Felim James-This Sleeping Heart
Artist: Felim James
Medium: Video
This Sleeping Heart is a poem that was presented as part of Humanity in the Ruins, a short film by Mary Moynihan and others, inspired by artists who resisted fascism throughout history. It comprises scenes, poems, dance, and song based on imagined moments from the lives of artists who stood up for human rights in the face of fascism and hatred. The film tells the tragic story of those who lost their lives in the struggle against tyranny, from the Spanish writer and revolutionary Federico García Lorca, to the influential German war photographer Gerda Taro. It also pays homage to those who survived their conflicts and went on to champion the cause of human rights and equality. This includes figures such as the French politician Simone Veil, who was interned in the Auschwitz concentration camp. These tales of hope, horror, and humanity pose one abiding question: how far are human beings willing to go to perpetrate evil, and to fight it?
Biography
Féilim James is an award-winning writer from Dublin, Ireland. In 2020, the Arts of Council of Ireland awarded Féilim a Literature Bursary Award to finish his debut novel, Flower of Ash, as well as a Professional Development Award. He received an Arts Bursary from Dublin City Arts Office in 2021 to finish his first poetry collection, I was a river, lost.

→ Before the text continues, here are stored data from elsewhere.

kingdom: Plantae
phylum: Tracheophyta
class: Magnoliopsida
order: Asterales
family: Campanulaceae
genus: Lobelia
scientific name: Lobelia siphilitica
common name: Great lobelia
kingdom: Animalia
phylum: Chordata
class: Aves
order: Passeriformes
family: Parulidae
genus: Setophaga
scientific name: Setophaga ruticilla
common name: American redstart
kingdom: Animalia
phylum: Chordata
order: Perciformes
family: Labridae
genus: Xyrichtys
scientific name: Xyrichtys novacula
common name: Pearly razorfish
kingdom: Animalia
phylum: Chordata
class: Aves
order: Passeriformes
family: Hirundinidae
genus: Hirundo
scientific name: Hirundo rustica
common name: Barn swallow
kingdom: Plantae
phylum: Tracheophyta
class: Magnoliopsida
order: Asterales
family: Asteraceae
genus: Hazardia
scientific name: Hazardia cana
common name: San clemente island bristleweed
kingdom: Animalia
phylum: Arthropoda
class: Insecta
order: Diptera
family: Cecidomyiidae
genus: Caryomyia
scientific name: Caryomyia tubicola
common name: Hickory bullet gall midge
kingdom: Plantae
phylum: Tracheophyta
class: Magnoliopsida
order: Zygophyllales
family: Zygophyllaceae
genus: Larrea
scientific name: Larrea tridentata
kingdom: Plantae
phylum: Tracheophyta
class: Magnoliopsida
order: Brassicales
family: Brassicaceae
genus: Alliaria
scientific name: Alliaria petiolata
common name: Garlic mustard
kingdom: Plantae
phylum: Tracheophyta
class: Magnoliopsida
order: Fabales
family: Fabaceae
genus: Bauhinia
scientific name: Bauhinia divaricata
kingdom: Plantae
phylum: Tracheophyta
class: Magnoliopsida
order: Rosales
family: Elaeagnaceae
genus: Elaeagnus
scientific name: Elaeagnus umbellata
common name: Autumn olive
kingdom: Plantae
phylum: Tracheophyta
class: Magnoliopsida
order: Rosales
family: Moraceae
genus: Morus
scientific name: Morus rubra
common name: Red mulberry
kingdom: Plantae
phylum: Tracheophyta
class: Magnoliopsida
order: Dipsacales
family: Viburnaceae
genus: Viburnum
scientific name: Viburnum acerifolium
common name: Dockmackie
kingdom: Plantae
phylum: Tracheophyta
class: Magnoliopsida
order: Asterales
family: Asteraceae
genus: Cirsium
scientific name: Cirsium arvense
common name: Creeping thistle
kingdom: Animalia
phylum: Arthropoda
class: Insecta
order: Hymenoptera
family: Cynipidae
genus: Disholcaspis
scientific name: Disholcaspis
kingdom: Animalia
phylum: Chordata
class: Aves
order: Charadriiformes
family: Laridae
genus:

His work through Irish, under Féilim Ó Brádaigh, has won seven Oireachtas na Gaeilge literary awards. His short fiction and poetry, through English and Irish, have appeared in a number of journals, including The Fiction Pool, The Galway Review, Icarus, Comhar, A New Ulster, and the Trinity Journal of Literary Translation. Visit his website: www.feilimwrites.com
A short film Féilim wrote, titled The Big No, produced by Smashing Times, was shortlisted by the IndieX Film Festival, and his play At Summer’s End has toured Ireland. At Summer’s End is based on the life-story of Ettie Steinberg, an Irish woman who was murdered, along with her family, at Auschwitz.
In The Big No, a young man tells the story of his psychological unravelling and subsequent mental health crisis. Told in the form of a voiceover monologue accompanied by compelling imagery, this poetic short film takes us on a journey of despair, introspection, and hope. As he battles against panic attacks and suicidal thoughts, he is forced to face the ‘why’ of his problems head on, learning some essential truths about himself and the world.
Féilim says ‘My inspirations are many and wide-ranging. To the fore are James Joyce, Sylvia Plath, John Banville, Marilynne Robinson, Ted Hughes, TS Eliot, Seán Ó Ríordáin, and Radiohead’.